Orlando Pérez
La ceremonia más mediática del cine mundial ocurrió con la balanza inclinada a favor de la diversidad, la migración y la inclusión. Más allá de los sentidos ideológicos que este evento tiene, no hubo una sola mención directa al mandatario estadounidense Donald Trump, el pilar del racismo, la xenofobia, la intolerancia y la violencia contra la mujer. Con insinuaciones no basta.
¿Fue necesario mencionarlo? ¿Hizo falta que esta plataforma con millones de espectadores escucharan algo en contra de quien ha ofendido a los mexicanos, a los africanos, a los haitianos, a las mujeres y pide a los maestros estadounidenses armarse para contrarrestar las masacres en los centros de educación?
Si no hizo falta, al menos Guillermo del Toro, con dos Oscar en sus mano, aludió al tema del modo más discreto: “Soy un inmigrante, como mis compadres y como muchos de vosotros”, dijo.

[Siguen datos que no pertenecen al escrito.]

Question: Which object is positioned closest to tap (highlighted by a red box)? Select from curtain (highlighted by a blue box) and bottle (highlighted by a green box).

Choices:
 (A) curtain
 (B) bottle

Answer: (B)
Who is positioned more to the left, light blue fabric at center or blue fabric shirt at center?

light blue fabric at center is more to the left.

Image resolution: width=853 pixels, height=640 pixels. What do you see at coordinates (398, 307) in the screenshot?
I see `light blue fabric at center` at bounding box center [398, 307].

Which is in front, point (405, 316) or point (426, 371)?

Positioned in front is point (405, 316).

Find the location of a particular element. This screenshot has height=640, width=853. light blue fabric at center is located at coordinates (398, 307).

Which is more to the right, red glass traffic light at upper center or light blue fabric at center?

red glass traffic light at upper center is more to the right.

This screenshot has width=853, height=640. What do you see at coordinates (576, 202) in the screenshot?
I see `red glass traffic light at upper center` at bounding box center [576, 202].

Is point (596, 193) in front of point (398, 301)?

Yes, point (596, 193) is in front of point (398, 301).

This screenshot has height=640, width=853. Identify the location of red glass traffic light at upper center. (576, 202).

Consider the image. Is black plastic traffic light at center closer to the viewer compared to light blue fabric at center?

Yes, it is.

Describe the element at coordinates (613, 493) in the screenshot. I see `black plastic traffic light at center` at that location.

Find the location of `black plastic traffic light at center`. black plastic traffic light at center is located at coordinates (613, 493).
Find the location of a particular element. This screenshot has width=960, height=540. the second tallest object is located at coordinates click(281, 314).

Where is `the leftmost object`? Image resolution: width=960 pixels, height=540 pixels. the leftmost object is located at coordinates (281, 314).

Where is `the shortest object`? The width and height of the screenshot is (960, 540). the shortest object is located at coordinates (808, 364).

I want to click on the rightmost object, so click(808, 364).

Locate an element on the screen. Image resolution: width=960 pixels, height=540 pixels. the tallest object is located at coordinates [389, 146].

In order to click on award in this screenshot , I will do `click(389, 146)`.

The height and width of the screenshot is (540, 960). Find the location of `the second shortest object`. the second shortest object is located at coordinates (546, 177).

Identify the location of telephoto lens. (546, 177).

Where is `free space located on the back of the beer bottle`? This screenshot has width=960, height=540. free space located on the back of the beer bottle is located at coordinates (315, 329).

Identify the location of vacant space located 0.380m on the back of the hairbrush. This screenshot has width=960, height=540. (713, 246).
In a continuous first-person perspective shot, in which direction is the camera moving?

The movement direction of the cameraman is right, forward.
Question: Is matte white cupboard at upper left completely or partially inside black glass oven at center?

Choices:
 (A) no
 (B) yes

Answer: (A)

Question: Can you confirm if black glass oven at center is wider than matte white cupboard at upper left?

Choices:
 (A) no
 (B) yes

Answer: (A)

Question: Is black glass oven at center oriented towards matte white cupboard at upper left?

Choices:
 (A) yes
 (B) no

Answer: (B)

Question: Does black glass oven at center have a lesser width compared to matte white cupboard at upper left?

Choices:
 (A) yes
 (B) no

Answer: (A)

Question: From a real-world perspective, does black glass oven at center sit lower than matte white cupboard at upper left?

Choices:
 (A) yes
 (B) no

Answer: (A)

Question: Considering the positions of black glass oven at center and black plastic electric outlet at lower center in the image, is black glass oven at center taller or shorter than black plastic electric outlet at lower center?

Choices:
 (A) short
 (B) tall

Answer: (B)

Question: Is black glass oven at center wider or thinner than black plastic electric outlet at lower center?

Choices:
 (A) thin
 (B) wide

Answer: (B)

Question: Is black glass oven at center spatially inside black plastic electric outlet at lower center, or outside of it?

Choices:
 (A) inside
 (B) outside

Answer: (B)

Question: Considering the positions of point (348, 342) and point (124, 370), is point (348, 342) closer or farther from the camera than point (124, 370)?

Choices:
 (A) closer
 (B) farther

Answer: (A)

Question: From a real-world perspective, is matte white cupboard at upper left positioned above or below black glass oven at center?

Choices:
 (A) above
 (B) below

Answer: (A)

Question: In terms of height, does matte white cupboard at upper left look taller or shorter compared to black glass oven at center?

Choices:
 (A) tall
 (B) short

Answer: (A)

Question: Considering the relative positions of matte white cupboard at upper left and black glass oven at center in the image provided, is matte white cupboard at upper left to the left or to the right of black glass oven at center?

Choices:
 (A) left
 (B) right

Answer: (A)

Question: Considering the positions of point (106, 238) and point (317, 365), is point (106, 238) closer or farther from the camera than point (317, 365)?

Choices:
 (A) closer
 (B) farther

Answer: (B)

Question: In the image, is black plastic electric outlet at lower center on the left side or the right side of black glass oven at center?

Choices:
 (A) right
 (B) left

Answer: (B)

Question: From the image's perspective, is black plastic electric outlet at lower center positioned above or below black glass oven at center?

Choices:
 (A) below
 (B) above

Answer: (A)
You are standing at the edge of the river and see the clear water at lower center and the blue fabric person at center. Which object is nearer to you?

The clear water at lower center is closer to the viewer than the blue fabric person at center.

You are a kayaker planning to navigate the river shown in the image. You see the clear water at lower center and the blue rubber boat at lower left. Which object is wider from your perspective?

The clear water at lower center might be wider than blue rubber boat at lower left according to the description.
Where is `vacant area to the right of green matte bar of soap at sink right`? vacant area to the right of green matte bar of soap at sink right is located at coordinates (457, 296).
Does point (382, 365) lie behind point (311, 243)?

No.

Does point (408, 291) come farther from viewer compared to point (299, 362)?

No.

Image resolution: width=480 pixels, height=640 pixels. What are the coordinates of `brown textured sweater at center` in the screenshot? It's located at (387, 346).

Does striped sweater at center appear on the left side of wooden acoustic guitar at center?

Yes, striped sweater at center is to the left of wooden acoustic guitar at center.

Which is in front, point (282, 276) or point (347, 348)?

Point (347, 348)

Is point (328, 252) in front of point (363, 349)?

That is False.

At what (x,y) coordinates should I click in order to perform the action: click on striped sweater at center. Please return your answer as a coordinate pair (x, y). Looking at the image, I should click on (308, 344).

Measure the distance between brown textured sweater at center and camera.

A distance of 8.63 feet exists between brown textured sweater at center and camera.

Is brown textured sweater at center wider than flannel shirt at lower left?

Y acotó: “Una de las mejores cosas que hace nuestra industria es ayudar a borrar las líneas en la arena”.
Si los grandes ganadores son las películas latinas o al menos dirigidas o pensadas en nuestra región si se sintió la ausencia de un mensaje claro contra quien edifica muros para tomar distancia de quienes han aportado a la riqueza y grandeza de la mayor potencia militar y económica de nuestro continente.
No bastan las insinuaciones ni tampoco la conducta “políticamente correcta”. Se debe tener una postura sobre temas medulares de las relaciones políticas en un marco geográfico donde la cultura –y en este caso el cine- aporta un modo particular de entender la política y el relacionamiento entre los pueblos.
Si Coco, la película sobre la conmemoración mexicana de los difuntos, explica cómo una cultura como la estadounidense puede interpretar en el cine un modo de mirar la muerte y a través de ella a un pueblo ¿por qué no se puede también demandar a quienes poseen el poder para separar a los pueblos mayor comprensión del significado de la inclusión y la convivencia pacífica de las naciones?
Si en el escenario estuvieron personalidades de África y Asia como Lupita Nyong’o y Kumail Nanjiani presentando a los ganadores, con mensajes evidentemente simbólicos para el mundo, es imposible entender por qué no se expresan las razones que llevan a esta necesidad de mostrar la diversidad.
“Somos dreamers [soñadores]. Nos criamos soñando con que algún día trabajaríamos en las películas. Los sueños son el fundamento de América”, afirmaron la mexicana keniata y el pakistaní criado en Iowa. Sin decirlo, ¿mencionaban así a los más de 800.000 inmigrantes sin papeles llegados a EE.UU. siendo menores, y a los que Donald Trump quiere deportar?
El planeta no es propiedad de una nación y menos de una cultura o una corporación militar. Por eso no basta con estetizar la presentación más política y cultural de Occidente para barnizar un problema de fondo: la xenofobia de Trump.
Y lo mismo se podría decir de haber otorgado el premio a una película chilena donde la discriminación de género está planteada del modo más abierto y frontal, aunque sea expuesta a través de un personaje con todas sus contradicciones y subjetividades. Y lo mismo se podría decir del tema de la mujer que estuvo mejor expuesto por la ganadora a la mejor actriz, Frances McDormand, después de todo lo denunciado en el mismo terreno de Hollywood y de lo cual Trump no es ajeno cuando fue el promotor del mayor hecho sexista de planeta como es el concurso Miss Universo.
Si las películas dicen mucho por sí mismas, no está demás hacerlo en el acto más mediático del cine. No hacerlo también prueba que las buenas intenciones no es suficiente. No basta con gritar ¡Viva América Latina! Más allá de eso hacen falta acciones reales y concretas para impedir, como ocurrió contra el abuso sexual de Harvey Weinstein.
La transnacionalización de la política, en un marco de globalización económica, no solo sirve para potenciar a los imperios mediáticos y militares. Por el contrario, debe ser para fortalecer la defensa de los derechos, a las minorías y atacar los abusos y poderes que impiden una real integración.